Problem statement: Read through the entries below and copy each line where "Institut" turns up.

--- Materials provided Enclosed Below ---

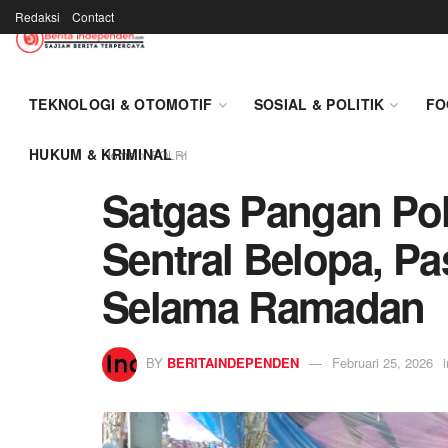
Redaksi
Contact
TEKNOLOGI & OTOMOTIF
SOSIAL & POLITIK
FO
HUKUM & KRIMINAL
Home
POLRI
Satgas Pangan Pol
Sentral Belopa, Pa
Selama Ramadan
BY
BERITAINDEPENDEN
Februari 25, 2026
i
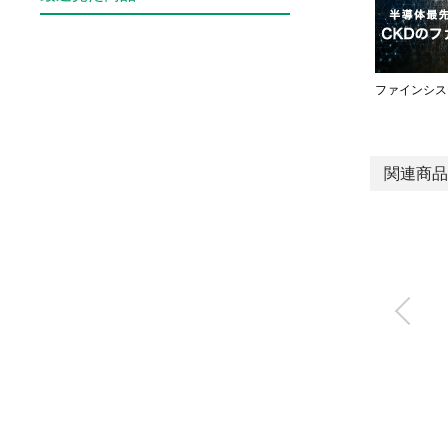
ファインシス
関連商品
高温・高耐久ガスバ
ルブ
AGD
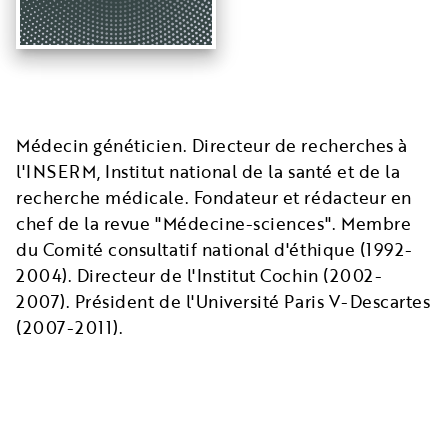
Médecin généticien. Directeur de recherches à
l'INSERM, Institut national de la santé et de la
recherche médicale. Fondateur et rédacteur en
chef de la revue "Médecine-sciences". Membre
du Comité consultatif national d'éthique (1992-
2004). Directeur de l'Institut Cochin (2002-
2007). Président de l'Université Paris V-Descartes
(2007-2011).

--- End of Enclosed Materials provided ---

Response to the task:
l'INSERM, Institut national de la santé et de la
2004). Directeur de l'Institut Cochin (2002-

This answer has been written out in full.